Berdasarkan analisis perusahaan perbankan AS, Morgan Stanley, disebutkan bahwa industri keantariksaan dapat menghasilkan pendapatan lebih dari US$1 triliun pada tahun 2040. Peluang yang paling signifikan datang disebut dari sektor satelit telekomunikasi. Dan sektor tersebut erat berkaitan dengan Low Earth Orbit (LEO), lokasi yang paling relevan digarap Indonesia selain GSO.
Rencana pembangunan kosmodrom sendiri telah tertuang dalam Undang-Undang Nomor 21 Tahun 2013 tentang Keantariksaan. Dalam peta Rencana Induk Penyelenggaraan Keantariksaan Tahun 2016-2040, disebutkan bahwa pada periode tahun 2036 -- 2040 teknologi antariksa Indonesia diharapkan sudah memiliki program peluncuran roket pengorbit satelit LEO.
Selain itu, memajukan teknologi antariksa akan sangat membantu suatu negara dalam memperkuat pertahanannya. Era ini kekuatan militer suatu negara tidak lagi diukur berdasarkan jumlah personil militernya, tetapi seberapa jauh penguasaannya terhadap teknologi satelit dan senjata kendali jarak jauh.
Dikutip dari tulisan Yasuo Otani berjudul Dual-Use Concept on Civil and Defense Uses of Outer Space, bahwa pengembangan teknologi antariksa seperti roket, selain digunakan untuk mengirim satelit ke luar angkasa, juga dapat digunakan oleh militer untuk mengirim misil dengan kecepatan tinggi. Begitu pula dengan teknologi satelit penginderaan jauh dapat dialihfungsikan sebagai sistem pengawas perbatasan negara dan pemandu misil.
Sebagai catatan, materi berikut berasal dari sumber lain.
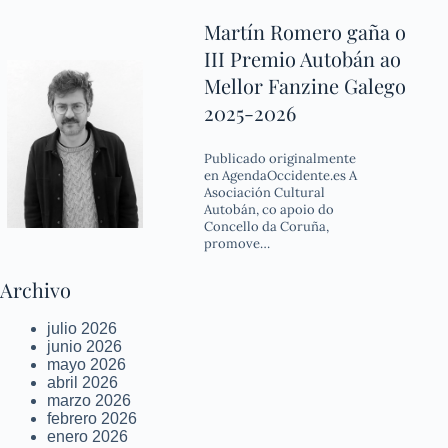
Martín Romero gaña o
III Premio Autobán ao
Mellor Fanzine Galego
2025-2026
Publicado originalmente
en AgendaOccidente.es A
Asociación Cultural
Autobán, co apoio do
Concello da Coruña,
promove…
Archivo
julio 2026
junio 2026
mayo 2026
abril 2026
marzo 2026
febrero 2026
enero 2026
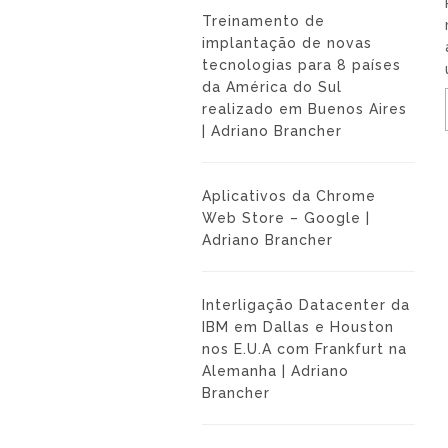
Treinamento de
implantação de novas
tecnologias para 8 países
da América do Sul
realizado em Buenos Aires
| Adriano Brancher
Aplicativos da Chrome
Web Store – Google |
Adriano Brancher
Interligação Datacenter da
IBM em Dallas e Houston
nos E.U.A com Frankfurt na
Alemanha | Adriano
Brancher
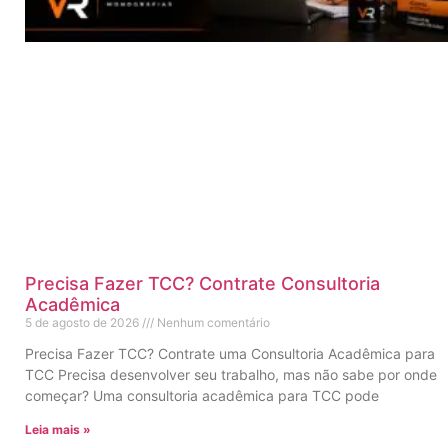
Precisa Fazer TCC? Contrate Consultoria
Acadêmica
5 de agosto de 2026
Nenhum comentário
Precisa Fazer TCC? Contrate uma Consultoria Acadêmica para
TCC Precisa desenvolver seu trabalho, mas não sabe por onde
começar? Uma consultoria acadêmica para TCC pode
Leia mais »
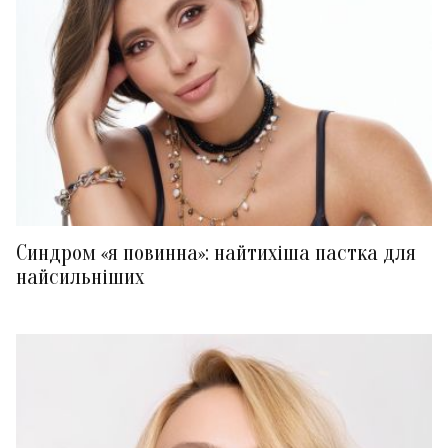
Синдром «я повинна»: найтихіша пастка для
найсильніших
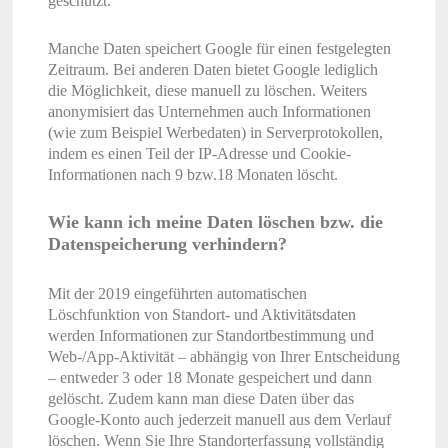
geschützt.
Manche Daten speichert Google für einen festgelegten
Zeitraum. Bei anderen Daten bietet Google lediglich
die Möglichkeit, diese manuell zu löschen. Weiters
anonymisiert das Unternehmen auch Informationen
(wie zum Beispiel Werbedaten) in Serverprotokollen,
indem es einen Teil der IP-Adresse und Cookie-
Informationen nach 9 bzw.18 Monaten löscht.
Wie kann ich meine Daten löschen bzw. die
Datenspeicherung verhindern?
Mit der 2019 eingeführten automatischen
Löschfunktion von Standort- und Aktivitätsdaten
werden Informationen zur Standortbestimmung und
Web-/App-Aktivität – abhängig von Ihrer Entscheidung
– entweder 3 oder 18 Monate gespeichert und dann
gelöscht. Zudem kann man diese Daten über das
Google-Konto auch jederzeit manuell aus dem Verlauf
löschen. Wenn Sie Ihre Standorterfassung vollständig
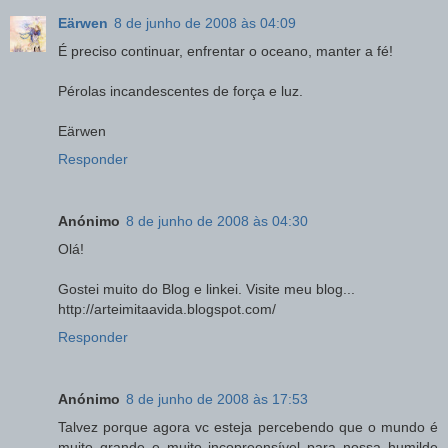
Eärwen
8 de junho de 2008 às 04:09
É preciso continuar, enfrentar o oceano, manter a fé!
Pérolas incandescentes de força e luz.
Eärwen
Responder
Anónimo
8 de junho de 2008 às 04:30
Olá!
Gostei muito do Blog e linkei. Visite meu blog...
http://arteimitaavida.blogspot.com/
Responder
Anónimo
8 de junho de 2008 às 17:53
Talvez porque agora vc esteja percebendo que o mundo é
muito grande e muito incopreensível para nossa humilde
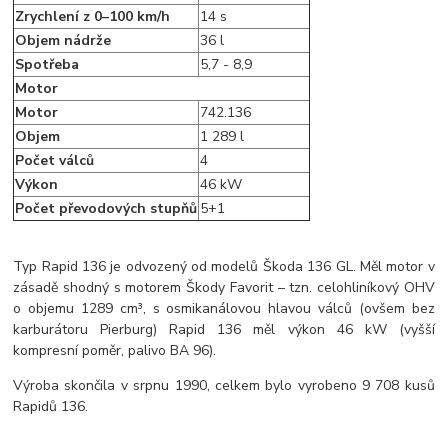
Zrychlení z 0–100 km/h
14 s
Objem nádrže
36 l
Spotřeba
5,7 - 8,9
Motor
Motor
742.136
Objem
1 289 l
Počet válců
4
Výkon
46 kW
Počet převodových stupňů
5+1
Typ Rapid 136 je odvozený od modelů Škoda 136 GL. Měl motor v
zásadě shodný s motorem Škody Favorit – tzn. celohliníkový OHV
o objemu 1289 cm³, s osmikanálovou hlavou válců (ovšem bez
karburátoru Pierburg) Rapid 136 měl výkon 46 kW (vyšší
kompresní poměr, palivo BA 96).
Výroba skončila v srpnu 1990, celkem bylo vyrobeno 9 708 kusů
Rapidů 136.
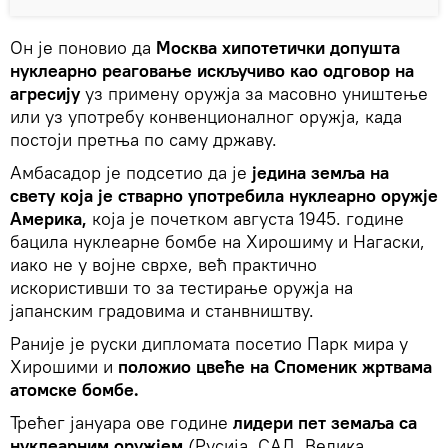
Он је поновио да
Москва хипотетички допушта
нуклеарно реаговање искључиво као одговор на
агресију
уз примену оружја за масовно уништење
или уз употребу конвенционалног оружја, када
постоји претња по саму државу.
Амбасадор је подсетио да је
једина земља на
свету која је стварно употребила нуклеарно оружје
Америка,
која је почетком августа 1945. године
бацила нуклеарне бомбе на Хирошиму и Нагаски,
иако не у војне сврхе, већ практично
искористивши то за тестирање оружја на
јапанским градовима и станвништву.
Раније је руски дипломата посетио Парк мира у
Хирошими и
положио цвеће на Споменик жртвама
атомске бомбе.
Трећег јануара ове године
лидери пет земаља са
нуклеарним оружјем
(Русија, САД, Велика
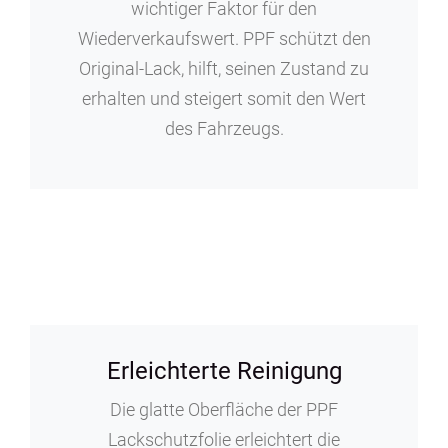
wichtiger Faktor für den
Wiederverkaufswert. PPF schützt den
Original-Lack, hilft, seinen Zustand zu
erhalten und steigert somit den Wert
des Fahrzeugs.
Erleichterte Reinigung
Die glatte Oberfläche der PPF
Lackschutzfolie erleichtert die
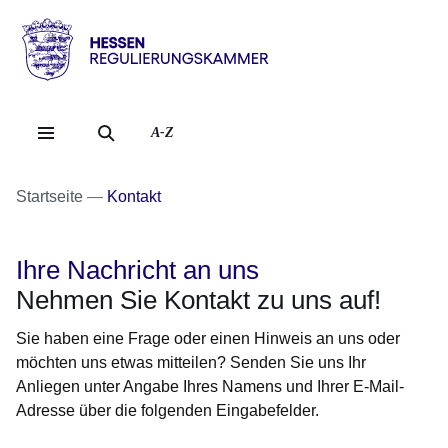
Direkt zum Kopf der Se
Direkt zum Inhalt
Direkt zum Fuß der Sei
Hessen
-
Regulierungskammer
A-Z
Startseite
Kontakt
Ihre Nachricht an uns
Nehmen Sie Kontakt zu uns auf!
Sie haben eine Frage oder einen Hinweis an uns oder
möchten uns etwas mitteilen? Senden Sie uns Ihr
Anliegen unter Angabe Ihres Namens und Ihrer E-Mail-
Adresse über die folgenden Eingabefelder.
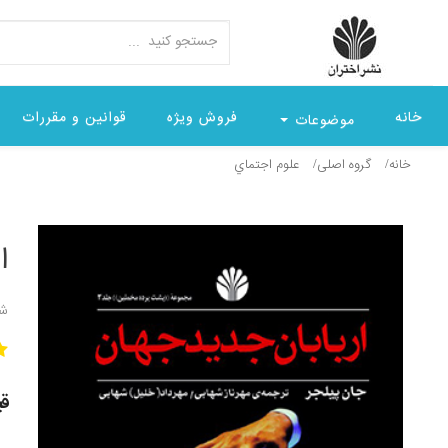
خانه
فروش ویژه
قوانین و مقررات
موضوعات
خانه
گروه اصلی
علوم اجتماي
ا
شن
قیمت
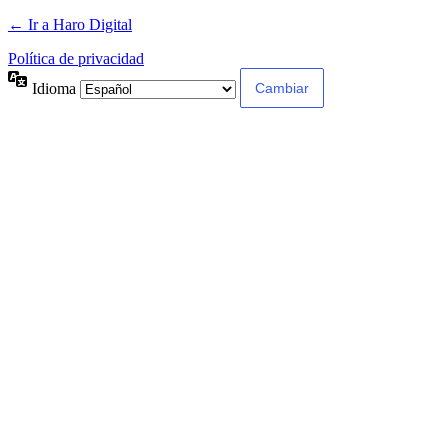
← Ir a Haro Digital
Política de privacidad
Idioma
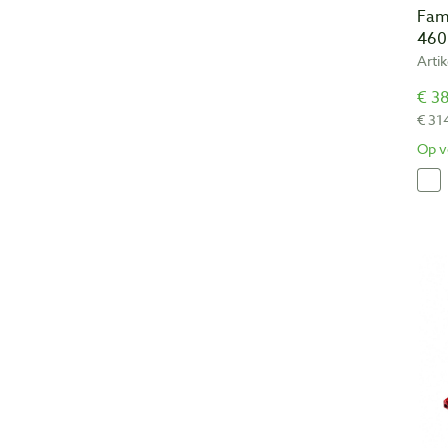
Fam
46
Arti
€ 38
€ 31
Op v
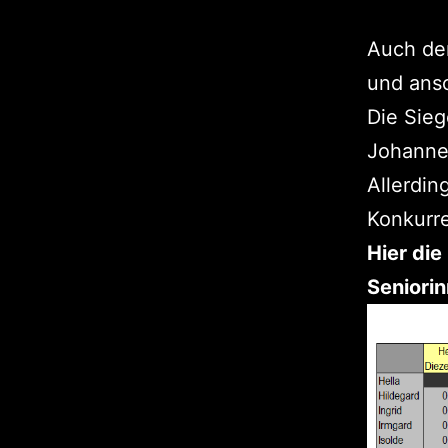
Auch der
und ansc
Die Sieg
Johanne
Allerdin
Konkurr
Hier die
Seniorin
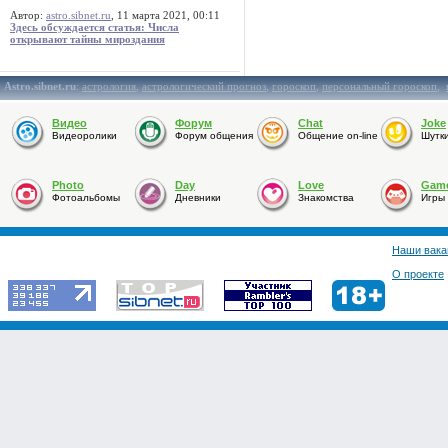
Автор:
astro.sibnet.ru
, 11 марта 2021, 00:11
Здесь обсуждается статья: Числа
открывают тайны мироздания
Astro.sibnet.ru
:
астрология
,
астрологический прогноз
,
гороскоп
,
персональный гороскоп
,
Видео
Форум
Chat
Joke
Видеоролики
Форум общения
Общение on-line
Шутк
Photo
Day
Love
Gam
Фотоальбомы
Дневники
Знакомства
Игры
Наши вака
О проекте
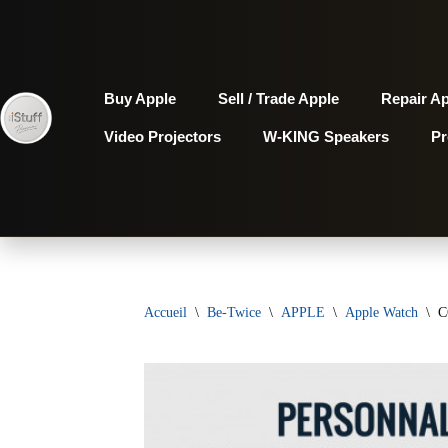
Aller
au
Buy Apple
Sell / Trade Apple
Repair A
contenu
Video Projectors
W-KING Speakers
P
Accueil
\
Be-Twice
\
APPLE
\
Apple Watch
\
C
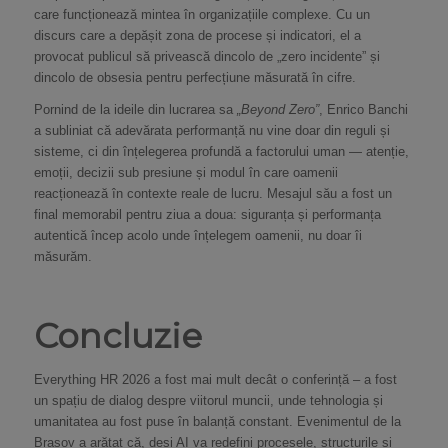
care funcționează mintea în organizațiile complexe. Cu un
discurs care a depășit zona de procese și indicatori, el a
provocat publicul să privească dincolo de „zero incidente” și
dincolo de obsesia pentru perfecțiune măsurată în cifre.
Pornind de la ideile din lucrarea sa
„Beyond Zero”
, Enrico Banchi
a subliniat că adevărata performanță nu vine doar din reguli și
sisteme, ci din înțelegerea profundă a factorului uman — atenție,
emoții, decizii sub presiune și modul în care oamenii
reacționează în contexte reale de lucru. Mesajul său a fost un
final memorabil pentru ziua a doua: siguranța și performanța
autentică încep acolo unde înțelegem oamenii, nu doar îi
măsurăm.
Concluzie
Everything HR 2026 a fost mai mult decât o conferință – a fost
un spațiu de dialog despre viitorul muncii, unde tehnologia și
umanitatea au fost puse în balanță constant. Evenimentul de la
Brașov a arătat că, deși AI va redefini procesele, structurile și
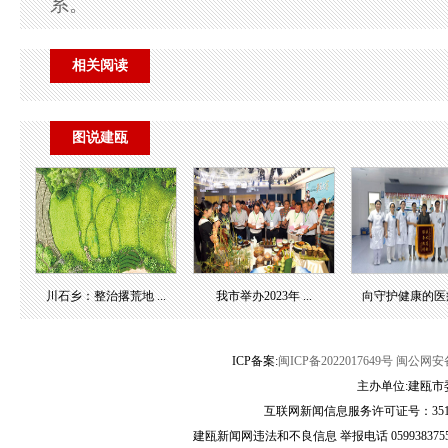
系。
相关阅读
图说建瓯
川石乡：整治撂荒地 ...
我市举办2023年 ...
向守护健康的医疗团
ICP备案:
闽ICP备2022017649号
闽公网安备3
主办单位:建瓯市
互联网新闻信息服务许可证号：35120
建瓯新闻网违法和不良信息 举报电话 05993837556 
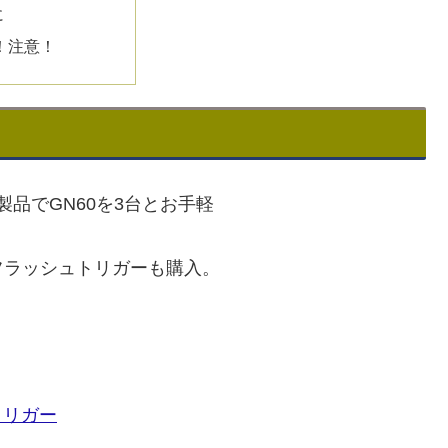
に
！注意！
製品でGN60を3台とお手軽
フラッシュトリガーも購入。
ュトリガー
Berdasarkan uraian di atas dapat disimpulkan bahwa penguasaan teknologi antariksa selain berpeluang memajukan perekonomian, juga mampu memperkuat pertahanan suatu negara. Indonesia memiliki kondisi geografis yang sangat menguntungkan jika dikelola dengan optimal,. Terlebih lagi, untuk saat ini belum ada kosmodrom ekuator di kawasan Indo-Pasifik.